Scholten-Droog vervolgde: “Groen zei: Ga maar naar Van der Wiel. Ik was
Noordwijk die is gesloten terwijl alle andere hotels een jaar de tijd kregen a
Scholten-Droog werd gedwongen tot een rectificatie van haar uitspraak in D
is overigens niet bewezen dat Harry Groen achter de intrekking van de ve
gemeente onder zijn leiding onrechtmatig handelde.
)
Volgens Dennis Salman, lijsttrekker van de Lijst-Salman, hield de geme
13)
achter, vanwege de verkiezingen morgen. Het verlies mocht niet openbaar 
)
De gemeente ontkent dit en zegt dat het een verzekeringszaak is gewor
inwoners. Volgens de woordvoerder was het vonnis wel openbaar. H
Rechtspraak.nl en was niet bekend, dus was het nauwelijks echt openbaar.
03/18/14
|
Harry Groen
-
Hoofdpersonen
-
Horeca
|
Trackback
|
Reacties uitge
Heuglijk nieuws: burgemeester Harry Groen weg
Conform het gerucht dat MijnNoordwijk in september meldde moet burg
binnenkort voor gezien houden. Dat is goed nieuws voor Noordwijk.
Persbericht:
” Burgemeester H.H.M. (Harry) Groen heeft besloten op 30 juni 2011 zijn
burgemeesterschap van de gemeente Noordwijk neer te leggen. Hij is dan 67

::::::::

PROBLEM TO SOLVE — Edit the stretch from the start of the items through the line containing "Scholten-Droog werd gedwongen", replacing "Noordwijk" with "Katwijk" and leaving all else unchanged.

WRITTEN RESPONSE —
Scholten-Droog vervolgde: “Groen zei: Ga maar naar Van der Wiel. Ik was
Katwijk die is gesloten terwijl alle andere hotels een jaar de tijd kregen a
Scholten-Droog werd gedwongen tot een rectificatie van haar uitspraak in D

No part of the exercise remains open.